Entretenez-vous aujourd’hui un dialogue avec ces différents courants ?

Nous n’avons aucun processus de dialogue avec eux aujourd’hui. Mais nous appelons au dialogue avec tout le monde, y compris ceux qui sont en prison, pour les ramener à plus de modération.

Quel était le sens de cette vidéo, diffusée le 9 octobre 2012 sur You Tube, dans laquelle vous demandiez aux jeunes salafistes d’être patients, en attendant qu’Ennahda s’empare de l’administration ?

Cette vidéo était tronquée et sortie de son contexte, des pans de dialogues ont été enlevés, et cela a déformé mon propos, qui est pourtant toujours le même. À cette époque-là, je les ai avertis qu’ils allaient dans des directions dangereuses, que l’État était fort et qu'il ne faudrait pas qu’ils sous-estiment la puissance de l’État, ou qu’ils cherchent à travailler en dehors de la légalité.

Se basant sur ce que l’on pouvait y entendre, une partie de l’opposition vous a accusé de chercher à noyauter l’appareil d’État, et de vous substituer au système du RCD de Ben Ali au sein de l’administration, en nommant par exemple de nouveaux gouverneurs et hauts fonctionnaires. C’est encore un discours très présent au sein des députés de l’opposition notamment. Que répondez-vous à ces accusations ?

Personne ne peut contrôler l’État tunisien : il y a 600 000 fonctionnaires dans ce pays, et l’appareil est très ancien. Nous avons donc travaillé avec l’administration existante, telle que nous l’avons trouvée. Tout cela relève de l’exagération. Les éléments recrutés ou placés par Ennahda représentent quelques centaines de personnes. Il y a des milliers, peut-être des dizaines de milliers de fonctionnaires qui ont appartenu au RCD. Nous avons d’ailleurs accepté la révision des nominations sur des bases objectives telles que la compétence et l’intégrité. Le premier ministre Jomaa a déjà changé une vingtaine de préfets, va annoncer des changements au niveau de 150 sous-préfets, et nous n’avons pas de problème avec ces révisions.

À terme, le parti Ennahda lui-même n’est-il pas menacé de division, entre une aile dure représentée par Habib Ellouze (favorable à l'inscription de la charia dans la Constitution, idée rejetée par Ennahda dès le printemps 2012), et une autre, constituée notamment par la vice-présidente de l’Assemblée, Meherzia Laabidi, grande promotrice de la parité ? La question économique divise encore davantage votre parti, entre les tenants d’une économie libérale, et ceux, plus attachés à la protection sociale et aux principes économiques de gauche.

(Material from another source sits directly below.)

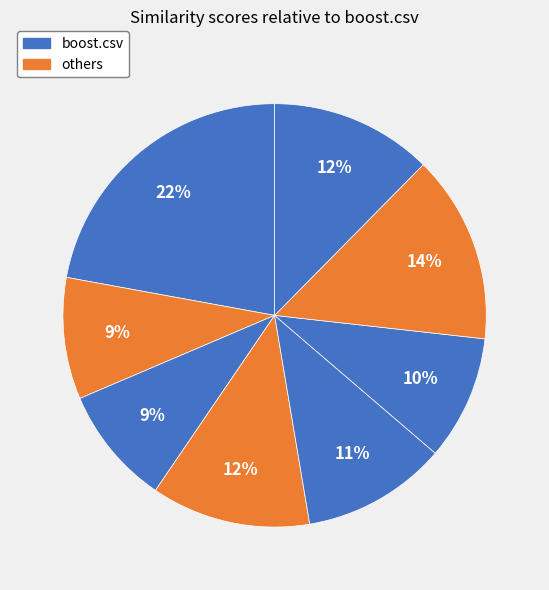

What is the largest slice in the pie chart?

boost.csv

Ennahda est un grand parti, constitué de tendances et de personnalités différentes. Il a une expérience dans la gestion des divergences. C’est un parti qui a trente ans d’existence, et ses dirigeants ont des liens très forts, nés des épreuves, de l’exil, de la prison et des persécutions. Quelles que soient leurs divergences, ils sont capables de trouver une façon de travailler ensemble. Et en dernier recours, ce sont les instances du parti qui tranchent, et non pas les leaders du parti.

À la mi-2014, comment définiriez-vous en quelques mots le projet sociétal d’Ennahda, alors que la Tunisie vient de lever par exemple les dernières réserves sur la convention pour l'élimination de toutes les formes de discrimination à l'égard des femmes (Cedaw) ?

Nous nous conformons au système universel des droits de l’homme, tout en tenant compte de nos valeurs, et maintenant de notre Constitution. Tout cela est d’ailleurs parfaitement exprimé dans le texte constitutionnel, auquel nous adhérons pleinement, puisque nous l’avons voté.